Panitia penyelenggara memperhitungkan semua sarana baru
seharusnya rampung Oktober lalu. "Cuaca tak membantu kami," kata
Keon kepada Widi Yarmanto dari TEMPO di Manila. Tahun ini
Filipina sudah tujuh kali dilanda topan. Salah satu akibatnya
ialah terbangnya atap di Rizal Memorial Sport Centre, 700 m dari
bibir pantai.
Presiden Marcos yang membuka SEA Games ini mencanangkan tema
kesetiakawanan Asia Tenggara (SEA Solidarity) meski
negara-negara perintis Vietnam, Laos dan Kampuchea tidak hadir.
Kehadiran belasan ribu penonton pada pembukaan itu tidak sehebat
puluhan ribu penonton pembukaan PON di Jakarta, tapi sambutan
mereka cukup mengobati kekecewaan sekitar 2500 atlet Brunei,
Malaysia, Singapura, Indonesia, Thailand, Birma dan Filipina.
Dominasi Indonesia sudah terbayang sejak hari Senin. Di nomor
angkat besi, Sori Enda, Maman Suryaman, Hadi Wiharja disambut
dengan papan score yang mabubay (selamat).

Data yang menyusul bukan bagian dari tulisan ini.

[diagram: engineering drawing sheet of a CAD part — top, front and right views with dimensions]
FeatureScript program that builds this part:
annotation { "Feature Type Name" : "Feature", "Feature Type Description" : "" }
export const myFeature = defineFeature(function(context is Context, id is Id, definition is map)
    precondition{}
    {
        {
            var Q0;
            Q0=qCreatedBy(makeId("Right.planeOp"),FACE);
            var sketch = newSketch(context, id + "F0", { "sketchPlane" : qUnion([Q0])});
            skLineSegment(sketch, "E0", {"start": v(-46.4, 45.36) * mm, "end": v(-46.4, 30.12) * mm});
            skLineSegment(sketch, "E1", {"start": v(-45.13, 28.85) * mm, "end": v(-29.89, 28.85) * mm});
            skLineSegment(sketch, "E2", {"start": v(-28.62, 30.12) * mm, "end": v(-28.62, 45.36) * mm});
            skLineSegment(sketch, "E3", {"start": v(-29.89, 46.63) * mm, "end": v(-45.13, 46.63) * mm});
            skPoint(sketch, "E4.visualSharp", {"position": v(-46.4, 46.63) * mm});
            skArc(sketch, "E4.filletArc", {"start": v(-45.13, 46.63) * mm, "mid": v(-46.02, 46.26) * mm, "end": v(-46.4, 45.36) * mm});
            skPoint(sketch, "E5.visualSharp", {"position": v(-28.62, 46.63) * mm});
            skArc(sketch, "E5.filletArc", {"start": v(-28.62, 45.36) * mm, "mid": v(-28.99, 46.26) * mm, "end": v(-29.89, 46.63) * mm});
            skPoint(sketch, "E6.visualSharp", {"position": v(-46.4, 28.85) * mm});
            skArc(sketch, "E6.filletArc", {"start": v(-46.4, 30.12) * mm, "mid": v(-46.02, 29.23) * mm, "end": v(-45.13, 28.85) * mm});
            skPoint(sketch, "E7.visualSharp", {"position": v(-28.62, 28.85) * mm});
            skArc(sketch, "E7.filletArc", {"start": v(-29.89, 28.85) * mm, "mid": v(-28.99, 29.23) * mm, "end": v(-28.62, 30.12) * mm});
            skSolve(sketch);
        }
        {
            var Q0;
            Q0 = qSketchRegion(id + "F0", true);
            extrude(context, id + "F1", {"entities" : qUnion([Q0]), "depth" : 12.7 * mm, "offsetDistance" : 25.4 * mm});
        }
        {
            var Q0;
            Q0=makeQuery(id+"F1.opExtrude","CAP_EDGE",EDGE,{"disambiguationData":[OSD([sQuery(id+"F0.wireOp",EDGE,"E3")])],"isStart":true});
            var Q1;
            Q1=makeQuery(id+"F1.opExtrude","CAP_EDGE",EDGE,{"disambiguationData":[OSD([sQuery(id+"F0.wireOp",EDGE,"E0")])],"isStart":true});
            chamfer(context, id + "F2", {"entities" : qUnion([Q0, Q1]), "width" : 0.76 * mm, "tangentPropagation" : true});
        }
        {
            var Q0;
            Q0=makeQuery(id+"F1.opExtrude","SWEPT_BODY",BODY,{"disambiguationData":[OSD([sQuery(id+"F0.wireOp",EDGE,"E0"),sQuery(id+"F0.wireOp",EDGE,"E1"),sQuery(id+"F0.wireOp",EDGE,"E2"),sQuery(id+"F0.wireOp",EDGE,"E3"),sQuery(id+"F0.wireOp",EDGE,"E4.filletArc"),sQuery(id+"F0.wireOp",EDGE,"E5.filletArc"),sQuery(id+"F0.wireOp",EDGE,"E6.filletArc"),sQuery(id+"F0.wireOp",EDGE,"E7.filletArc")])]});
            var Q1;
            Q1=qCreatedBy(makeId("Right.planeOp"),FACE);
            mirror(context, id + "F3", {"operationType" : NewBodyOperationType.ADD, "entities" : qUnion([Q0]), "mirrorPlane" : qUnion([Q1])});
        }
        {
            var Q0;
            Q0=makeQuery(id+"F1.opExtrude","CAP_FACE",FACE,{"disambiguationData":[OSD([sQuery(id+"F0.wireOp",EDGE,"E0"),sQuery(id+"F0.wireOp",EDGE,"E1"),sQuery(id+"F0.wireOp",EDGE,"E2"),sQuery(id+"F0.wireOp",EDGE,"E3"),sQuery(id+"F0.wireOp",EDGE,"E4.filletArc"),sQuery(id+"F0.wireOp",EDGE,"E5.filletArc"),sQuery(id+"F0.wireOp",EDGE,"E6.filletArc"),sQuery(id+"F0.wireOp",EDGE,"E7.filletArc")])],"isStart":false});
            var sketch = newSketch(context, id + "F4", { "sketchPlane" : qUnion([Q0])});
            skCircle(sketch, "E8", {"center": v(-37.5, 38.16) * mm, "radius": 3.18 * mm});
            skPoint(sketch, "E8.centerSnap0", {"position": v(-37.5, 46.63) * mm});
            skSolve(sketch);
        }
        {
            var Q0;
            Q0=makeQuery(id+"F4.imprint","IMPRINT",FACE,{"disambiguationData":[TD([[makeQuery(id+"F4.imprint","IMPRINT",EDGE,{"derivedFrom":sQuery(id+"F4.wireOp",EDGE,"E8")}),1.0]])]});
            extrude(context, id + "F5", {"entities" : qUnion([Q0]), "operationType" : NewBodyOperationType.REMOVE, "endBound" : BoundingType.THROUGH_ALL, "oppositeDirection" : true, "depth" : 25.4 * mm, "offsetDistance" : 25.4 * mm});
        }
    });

Ketiganyamenyapu
bersih sembilan medali emas bahkan Sori Enda memecahkan rekor
SEA Games jerk kelas 60 kg (barbel 150 kg) dan Maman di snatch
kelas 52 kg (barbel 105 kg).
Hari itu juga PSSI Utama menaklukkan kesebelasan Singapura 1-0.
Pertandingannya melawan Filipina berlangsung 11 Desember, tapi
dengan menang seri saja sudah pasti Indonesia masuk semi-final.
PSSI Utama dipersiapkan sejak Juni 1980.